Bossche Monumenten 2021
Auteur: Ed Hupkens |
097. Een gevarieerd gevelbeeld
Het pandencomplex Cuperinusstraat 2-2a kenmerkt zich door een sobere neorenaissance vormgeving. Foto: Josephine Peren
Het pandencomplex Cuperinusstraat 2-2a bevindt zich aan de zuidzijde van een korte verbindingsstraat tussen de Boschveldweg en de Van Heurnstraat/Oisterwijkstraat. De nummers 2 en 2a vormen samen één bouwmassa met een boven- en een benedenwoning. Het complex is gelegen in een gesloten bouwblok in de wijk Het Zand. Het pand werd naar ontwerp van de architect F.H.J. Pastoor in 1911 gerealiseerd. Sinds september 2003 staat het geregistreerd als gemeentelijk monument.

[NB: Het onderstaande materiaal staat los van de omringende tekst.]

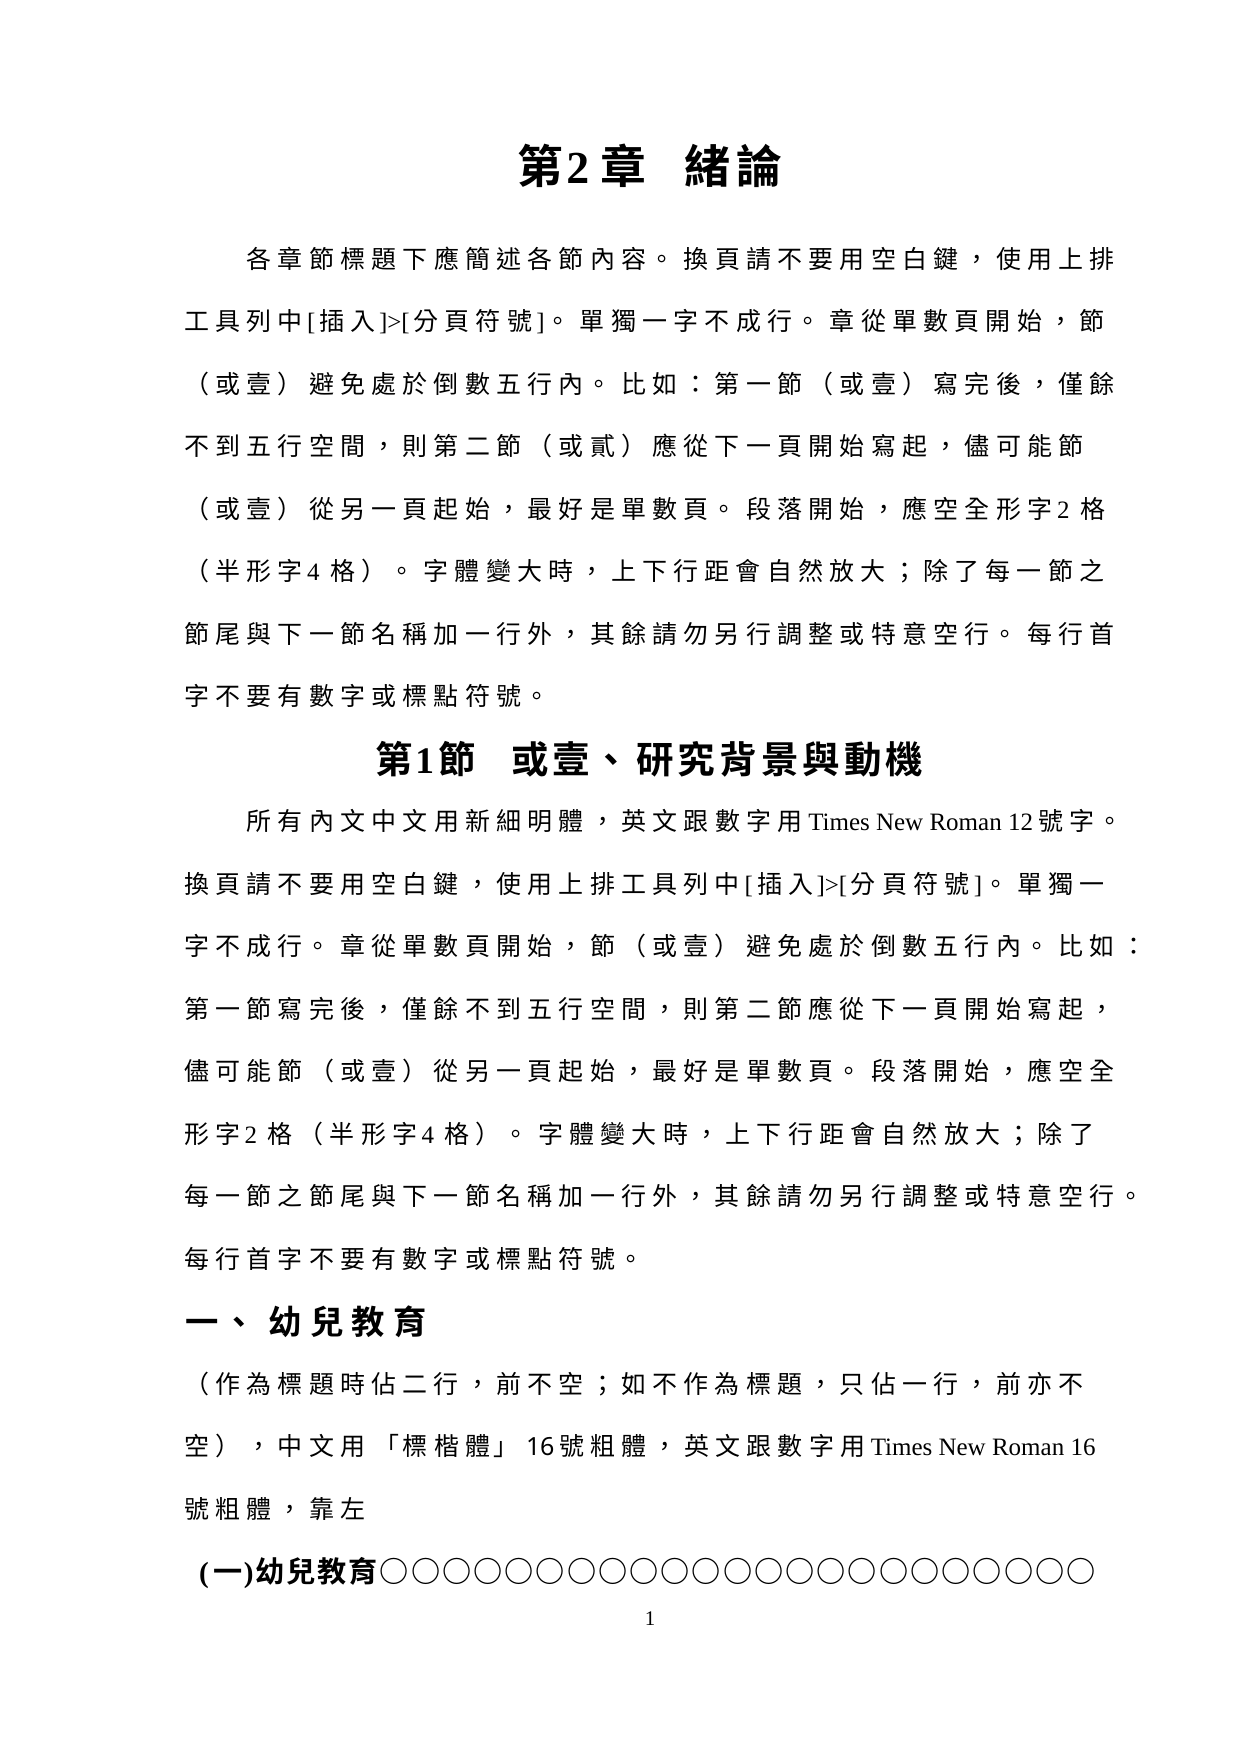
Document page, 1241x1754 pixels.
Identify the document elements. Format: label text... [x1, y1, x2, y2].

Het woonhuis omvat drie niveaus: begane grond, eerste en tweede verdieping onder een plat dak. Het dakschild aan de voorzijde is gedekt met tuiles de nord-pannen. Het pand kenmerkt zich door een sobere neorenaissance vormgeving. De voorgevel van Cuperinusstraat 2-2a heeft een opbouw die in grote lijnen identiek is aan die van het buurpand op nummer 2b-2c. De gevel is drie vensterassen breed met een licht uitspringende rechterrisaliet, die een torenachtige opbouw heeft. Het opgaand muurwerk van de gevel is geplaatst op een gecementeerde plint. Het voegwerk is nog nagenoeg origineel. Aan de rechterzijde bevindt zich een getoogd portiek met twee voordeuren. Deze geven toegang tot de beneden- respectievelijk bovenwoning. Beide deuren zijn nog oorspronkelijk, het traliewerk van art nouveau inbegrepen. De bovenlichten zijn vernieuwd. De toog van het portiek rust op geprofileerde blokken. Op de eerste verdieping van de risaliet bevindt zich een uitgebouwde erker, met tweeledige vensterindeling op een houten borstwering en twee zesruits bovenlichten. In de vierkante, uitgebouwde dakerker zit een rondboogvenster. De bovenzijde van de ‘toren’ toont sporen van een verdwenen bekroning. Links van de risaliet bevinden zich op de begane grond en de eerste verdieping twee schuifvensters. De gevelopeningen zijn aan de onderzijde voorzien van kunststenen onderdorpels. Aan de bovenzijde zijn ze uitgevoerd met een getoogde, strekse boog met een zandstenen sluitsteen. De oorspronkelijke, geprofileerde kozijnen zijn deels vernieuwd, deels origineel. Het merendeel van de bovenlichten bezit nog de typerende, kleine roedenverdeling. Het bovenste deel van de gevel is geplaatst op een uitkragend boogfries en ligt in hetzelfde vlak als de uitspringende zijrisaliet. In het midden wordt de op klossen rustende bakgoot onderbroken door een Vlaamse gevel. Hierin bevindt zich een schuifraam met een vast drieruits bovenlicht. De zijkanten van de Vlaamse gevel zijn afgewerkt met een houten beschot. Aan de bovenzijde eindigt deze gevel met uitgemetselde schouderstukken en een kleine timpaan.